## WHAT IS BEING ASKED
Extract every entry word for word. Skip the pictures.

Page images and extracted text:
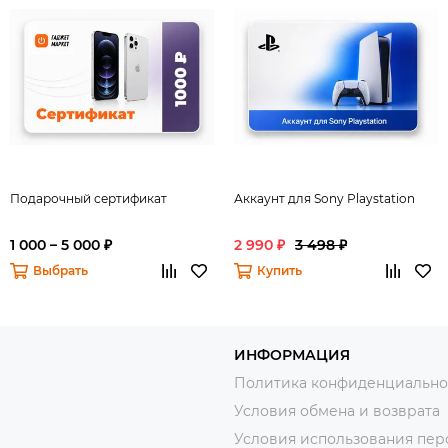
Подарочный сертификат
Аккаунт для Sony Playstation
1 000 – 5 000 ₽
2 990 ₽
3 498 ₽
Выбрать
Купить
ИНФОРМАЦИЯ
Политика конфиденциально
Условия обмена и возврата
Условия использования пер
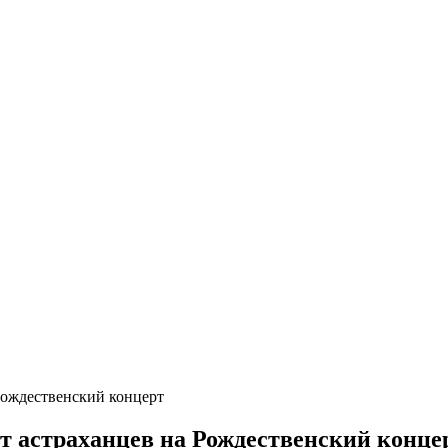
Рождественский концерт
т астраханцев на Рождественский конце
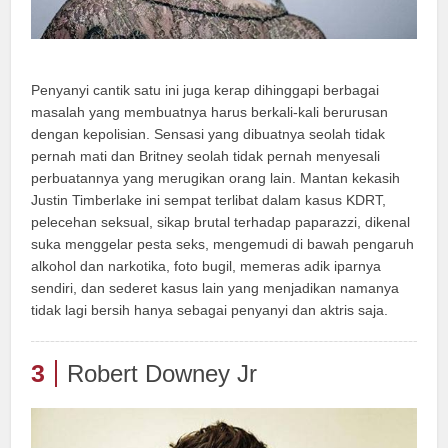
Penyanyi cantik satu ini juga kerap dihinggapi berbagai
masalah yang membuatnya harus berkali-kali berurusan
dengan kepolisian. Sensasi yang dibuatnya seolah tidak
pernah mati dan Britney seolah tidak pernah menyesali
perbuatannya yang merugikan orang lain. Mantan kekasih
Justin Timberlake ini sempat terlibat dalam kasus KDRT,
pelecehan seksual, sikap brutal terhadap paparazzi, dikenal
suka menggelar pesta seks, mengemudi di bawah pengaruh
alkohol dan narkotika, foto bugil, memeras adik iparnya
sendiri, dan sederet kasus lain yang menjadikan namanya
tidak lagi bersih hanya sebagai penyanyi dan aktris saja.
3
Robert Downey Jr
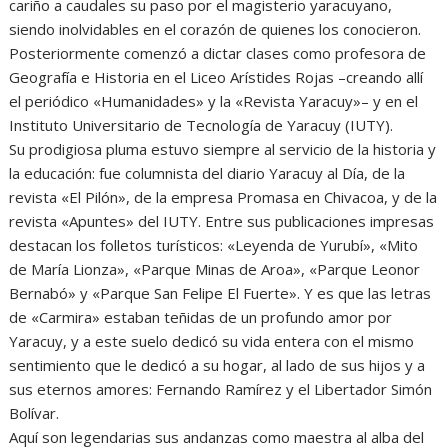
cariño a caudales su paso por el magisterio yaracuyano,
siendo inolvidables en el corazón de quienes los conocieron.
Posteriormente comenzó a dictar clases como profesora de
Geografía e Historia en el Liceo Arístides Rojas –creando allí
el periódico «Humanidades» y la «Revista Yaracuy»– y en el
Instituto Universitario de Tecnología de Yaracuy (IUTY).
Su prodigiosa pluma estuvo siempre al servicio de la historia y
la educación: fue columnista del diario Yaracuy al Día, de la
revista «El Pilón», de la empresa Promasa en Chivacoa, y de la
revista «Apuntes» del IUTY. Entre sus publicaciones impresas
destacan los folletos turísticos: «Leyenda de Yurubí», «Mito
de María Lionza», «Parque Minas de Aroa», «Parque Leonor
Bernabó» y «Parque San Felipe El Fuerte». Y es que las letras
de «Carmira» estaban teñidas de un profundo amor por
Yaracuy, y a este suelo dedicó su vida entera con el mismo
sentimiento que le dedicó a su hogar, al lado de sus hijos y a
sus eternos amores: Fernando Ramírez y el Libertador Simón
Bolívar.
Aquí son legendarias sus andanzas como maestra al alba del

## RESULT FOR THIS EXERCISE
Подарочный сертификат
Аккаунт для Sony Playstation
1 000 – 5 000 ₽
2 990 ₽
3 498 ₽
Выбрать
Купить
ИНФОРМАЦИЯ
Политика конфиденциально
Условия обмена и возврата
Условия использования пер
Рождественский концерт
т астраханцев на Рождественский конце
Penyanyi cantik satu ini juga kerap dihinggapi berbagai
masalah yang membuatnya harus berkali-kali berurusan
dengan kepolisian. Sensasi yang dibuatnya seolah tidak
pernah mati dan Britney seolah tidak pernah menyesali
perbuatannya yang merugikan orang lain. Mantan kekasih
Justin Timberlake ini sempat terlibat dalam kasus KDRT,
pelecehan seksual, sikap brutal terhadap paparazzi, dikenal
suka menggelar pesta seks, mengemudi di bawah pengaruh
alkohol dan narkotika, foto bugil, memeras adik iparnya
sendiri, dan sederet kasus lain yang menjadikan namanya
tidak lagi bersih hanya sebagai penyanyi dan aktris saja.
3
Robert Downey Jr
cariño a caudales su paso por el magisterio yaracuyano,
siendo inolvidables en el corazón de quienes los conocieron.
Posteriormente comenzó a dictar clases como profesora de
Geografía e Historia en el Liceo Arístides Rojas –creando allí
el periódico «Humanidades» y la «Revista Yaracuy»– y en el
Instituto Universitario de Tecnología de Yaracuy (IUTY).
Su prodigiosa pluma estuvo siempre al servicio de la historia y
la educación: fue columnista del diario Yaracuy al Día, de la
revista «El Pilón», de la empresa Promasa en Chivacoa, y de la
revista «Apuntes» del IUTY. Entre sus publicaciones impresas
destacan los folletos turísticos: «Leyenda de Yurubí», «Mito
de María Lionza», «Parque Minas de Aroa», «Parque Leonor
Bernabó» y «Parque San Felipe El Fuerte». Y es que las letras
de «Carmira» estaban teñidas de un profundo amor por
Yaracuy, y a este suelo dedicó su vida entera con el mismo
sentimiento que le dedicó a su hogar, al lado de sus hijos y a
sus eternos amores: Fernando Ramírez y el Libertador Simón
Bolívar.
Aquí son legendarias sus andanzas como maestra al alba del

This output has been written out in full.